This property, which is known as the Wyckoff-Bennett-Mont House and is on the National Register of Historic Places, is one of the few Dutch Colonial farmhouses in Brooklyn to remain in private hands. Just three families have owned it since it was built by Hendrick H. Wyckoff before the Revolutionary War, as the anchor of a 100-acre farm in what is currently the Madison neighborhood in southern Brooklyn.
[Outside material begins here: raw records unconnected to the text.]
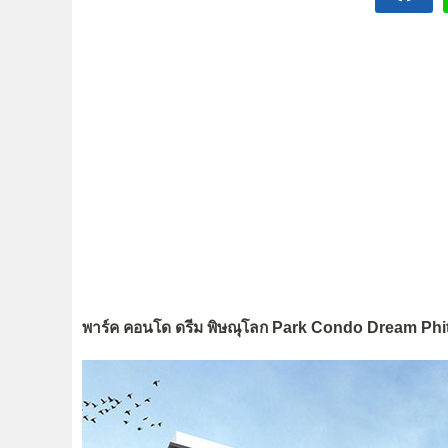
พาร์ค คอนโด ดรีม พิษณุโลก Park Condo Dream Ph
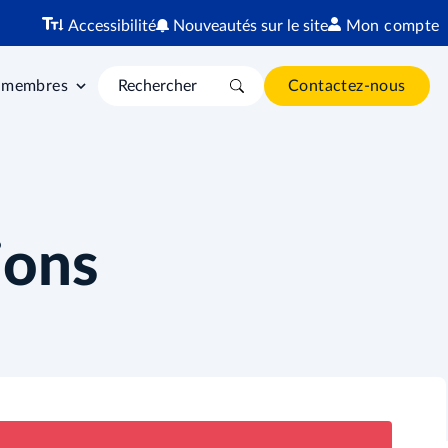
Accessibilité
Nouveautés sur le site
Mon compte
 membres
Contactez-nous
ions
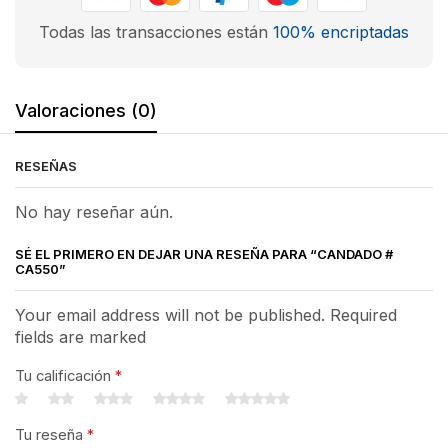
Todas las transacciones están
100% encriptadas
Valoraciones (0)
RESEÑAS
No hay reseñar aún.
SÉ EL PRIMERO EN DEJAR UNA RESEÑA PARA “CANDADO #
CA550”
Your email address will not be published. Required
fields are marked
Tu calificación
*
Tu reseña
*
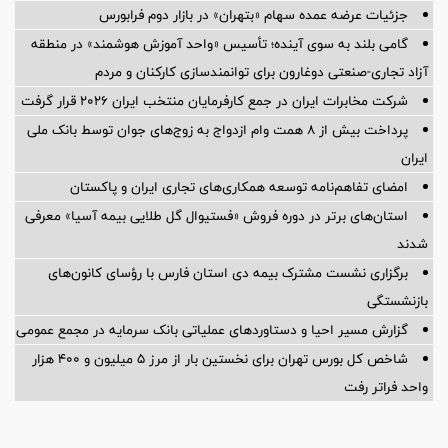
جزئیات عرضه عمده سهام «بتهران» در بازار دوم فرابورس
گامی بلند به سوی آینده؛ تأسیس «واحد آموزش هوشمند» در منطقه
آزاد تجاری-صنعتی دوغارون برای توانمندسازی کارکنان و مردم
شرکت مخابرات ایران در جمع کارفرمایان منتخب ایران ۲۰۲۶ قرار گرفت
پرداخت بیش از ۸ همت وام ازدواج به زوج‌های جوان توسط بانک ملی
ایران
امضای تفاهم‌نامه توسعه همکاری‌های تجاری ایران و پاکستان
استان‌های برتر در دوره فروش «فستیوال گل طلایی بیمه آسیا» معرفی
شدند
برگزاری نشست مشترک بیمه دی استان فارس با رؤسای کانون‌های
بازنشستگی
گزارش مسیر احیا و دستاوردهای عملیاتی بانک سرمایه در مجمع عمومی
شاخص کل بورس تهران برای نخستین بار از مرز ۵ میلیون و ۴۰۰ هزار
واحد فراتر رفت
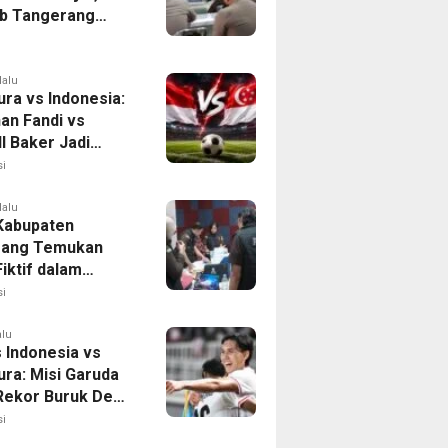
b Tangerang
n Langkah
asi Krisis Air
lalu
ura vs Indonesia:
han Fandi vs
l Baker Jadi
 di Piala AFF
i
lalu
 Kabupaten
rang Temukan
iktif dalam
ikan Dana BOP
i
alu
 Indonesia vs
ura: Misi Garuda
 Rekor Buruk Demi
emifinal Piala AFF
i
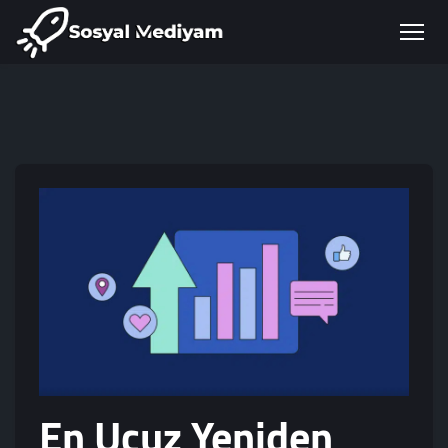
En Ucuz Yeniden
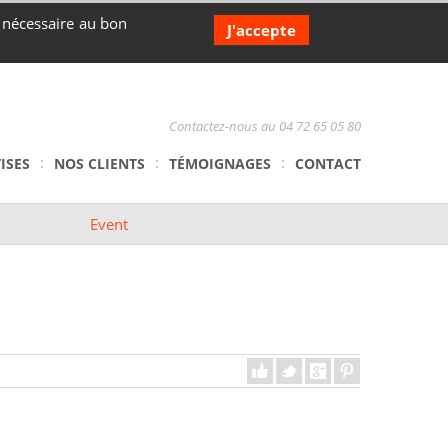
s nécessaire au bon
J'accepte
Contactez-nous au 04 72 65 05 80
ISES
NOS CLIENTS
TÉMOIGNAGES
CONTACT
Event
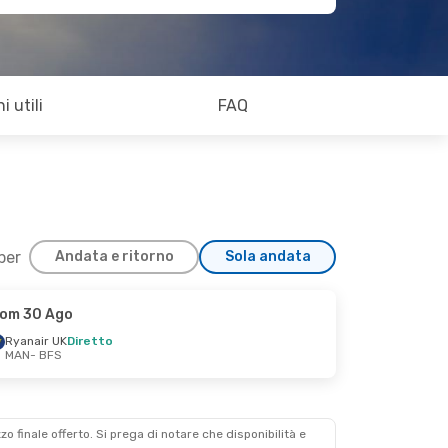
i utili
FAQ
 per
Andata e ritorno
Sola andata
om 30 Ago
Ryanair UK
Diretto
MAN
- BFS
zzo finale offerto. Si prega di notare che disponibilità e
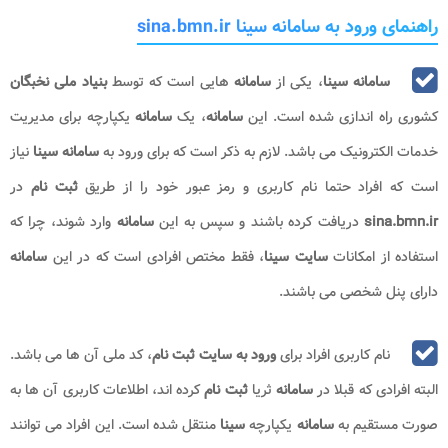
راهنمای ورود به سامانه سینا sina.bmn.ir
سامانه سینا
، یکی از
سامانه
هایی است که توسط
بنیاد ملی نخبگان
کشوری راه اندازی شده است. این
سامانه
، یک
سامانه
یکپارچه برای مدیریت
خدمات الکترونیک می باشد. لازم به ذکر است که برای ورود به
سامانه سینا
نیاز
است که افراد حتما نام کاربری و رمز عبور خود را از طریق
ثبت نام
در
sina.bmn.ir​
دریافت کرده باشند و سپس به این
سامانه
وارد شوند، چرا که
استفاده از امکانات
سایت سینا
، فقط مختص افرادی است که در این
سامانه
دارای پنل شخصی می باشند.
نام کاربری افراد برای
ورود به سایت ثبت نام
،
کد ملی آن ها می باشد.
البته افرادی که قبلا در
سامانه
ثریا
ثبت
نام
کرده اند، اطلاعات کاربری آن ها به
صورت مستقیم به
سامانه
یکپارچه
سینا
منتقل شده است. این افراد می توانند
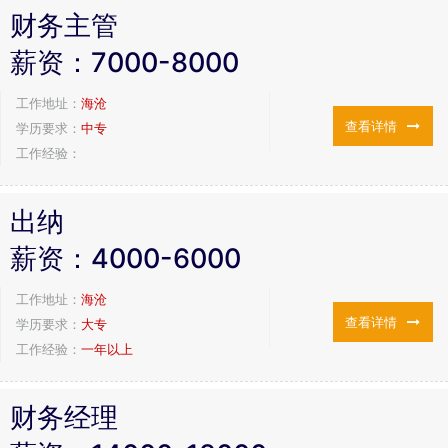
财务主管
薪资：
7000-8000
工作地址：
海沧
查看详情
学历要求：
中专
工作经验：
出纳
薪资：
4000-6000
工作地址：
海沧
查看详情
学历要求：
大专
工作经验：
一年以上
财务经理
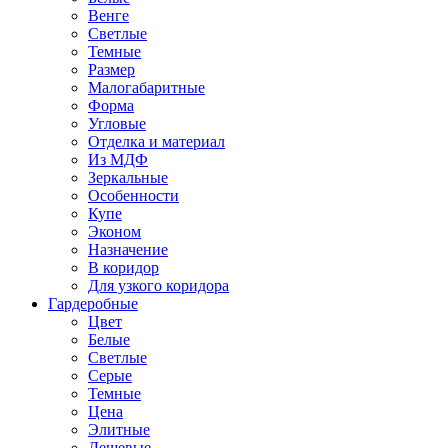
Венге
Светлые
Темные
Размер
Малогабаритные
Форма
Угловые
Отделка и материал
Из МДФ
Зеркальные
Особенности
Купе
Эконом
Назначение
В коридор
Для узкого коридора
Гардеробные
Цвет
Белые
Светлые
Серые
Темные
Цена
Элитные
Дешевые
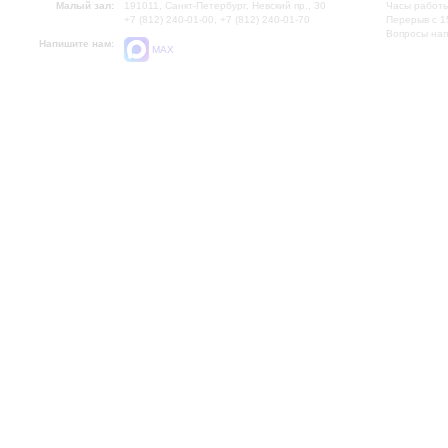
Малый зал:
191011, Санкт-Петербург, Невский пр., 30
Часы работы
+7 (812) 240-01-00, +7 (812) 240-01-70
Перерыв с 1
Вопросы на
Напишите нам:
MAX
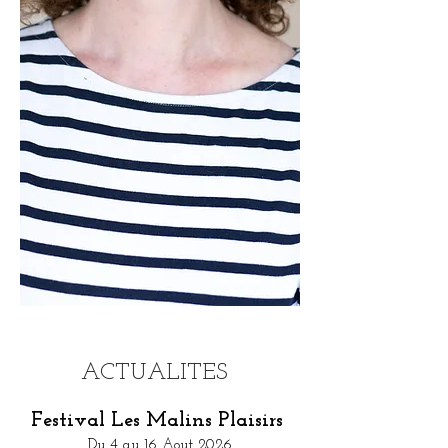
ACTUALITES
Festival Les Malins Plaisirs
Du 4 au 16 Aout 2026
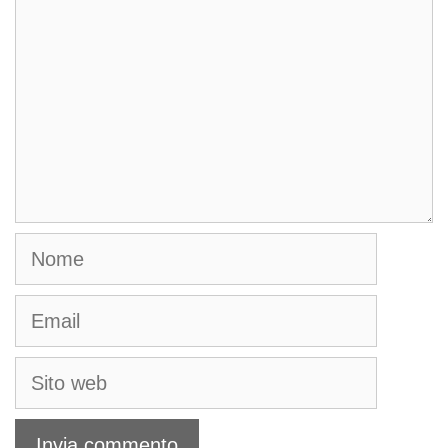
Nome
Email
Sito
web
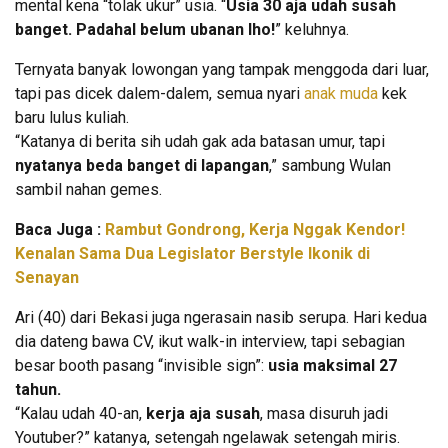
mental kena “tolak ukur” usia. “
Usia 30 aja udah susah
banget. Padahal belum ubanan lho!
” keluhnya.
Ternyata banyak lowongan yang tampak menggoda dari luar,
tapi pas dicek dalem-dalem, semua nyari
anak muda
kek
baru lulus kuliah.
“Katanya di berita sih udah gak ada batasan umur, tapi
nyatanya beda banget di lapangan
,” sambung Wulan
sambil nahan gemes.
Baca Juga :
Rambut Gondrong, Kerja Nggak Kendor!
Kenalan Sama Dua Legislator Berstyle Ikonik di
Senayan
Ari (40) dari Bekasi juga ngerasain nasib serupa. Hari kedua
dia dateng bawa CV, ikut walk-in interview, tapi sebagian
besar booth pasang “invisible sign”:
usia maksimal 27
tahun.
“Kalau udah 40-an,
kerja aja susah
, masa disuruh jadi
Youtuber?” katanya, setengah ngelawak setengah miris.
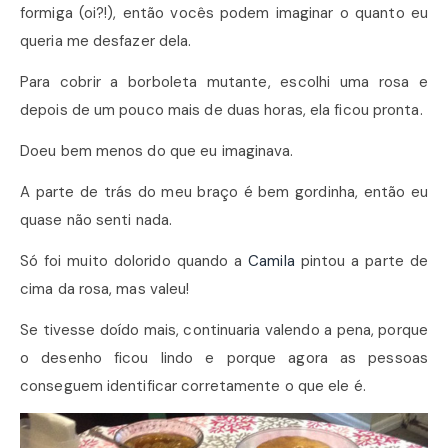
formiga (oi?!), então vocês podem imaginar o quanto eu
queria me desfazer dela.
Para cobrir a borboleta mutante, escolhi uma rosa e
depois de um pouco mais de duas horas, ela ficou pronta.
Doeu bem menos do que eu imaginava.
A parte de trás do meu braço é bem gordinha, então eu
quase não senti nada.
Só foi muito dolorido quando a
Camila
pintou a parte de
cima da rosa, mas valeu!
Se tivesse doído mais, continuaria valendo a pena, porque
o desenho ficou lindo e porque agora as pessoas
conseguem identificar corretamente o que ele é.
Cornelius W. Bennett bought the homestead in 1835, and his descendants remained there until 1982. A 2010 New York Times story noted that his great-great-granddaughter Gertrude Ryder Bennett, who was born in 1901, wrote two books about the house, in which she “recalled watching horse races on Ocean Parkway, visiting the Canarsie Indians, and growing up by kerosene light” because “her grandmother feared both newfangled gas and electricity.” (The house now has these comforts, as well as central heat and air-conditioning.)

In 1983, Annette and Stuart Mont paid $160,000 for the house and all of its contents, which had accrued from previous owners and included antique furniture, quilts, toys, tools and historic documents. Following their deaths, it is in the possession of their children and is being sold with many of the furnishings and artifacts.

The house sits in a parklike lot at the corner of East 22nd Street and Avenue P, near the intersection with Kings Highway. Around the turn of the 20th century, to meet the requirements of a planned street grid, it was rotated 90 degrees clockwise to face west, and its foundation was excavated to create a large, brick-lined basement. Dormers and the columned veranda were added, as well.

Size: 3,000 square feet

Price per square foot: $967

Indoors: Original wide-board floors, sash windows and hardware have survived the centuries, as has paneling described in the application for historic preservation status as “of museum quality.”

A Dutch door with strap hinges and a pair of blue-green bull’s-eye windows opens to a hallway with 250-year-old floorboards. Parlors to the right and left have symmetrical layouts, each with a pair of front-facing windows and an arched, paneled closet on either or both sides of a nonoperating fireplace. (The southern parlor’s firebox is surrounded by original Dutch tiles.) Each parlor connects to a smaller chamber with a pair of windows facing back.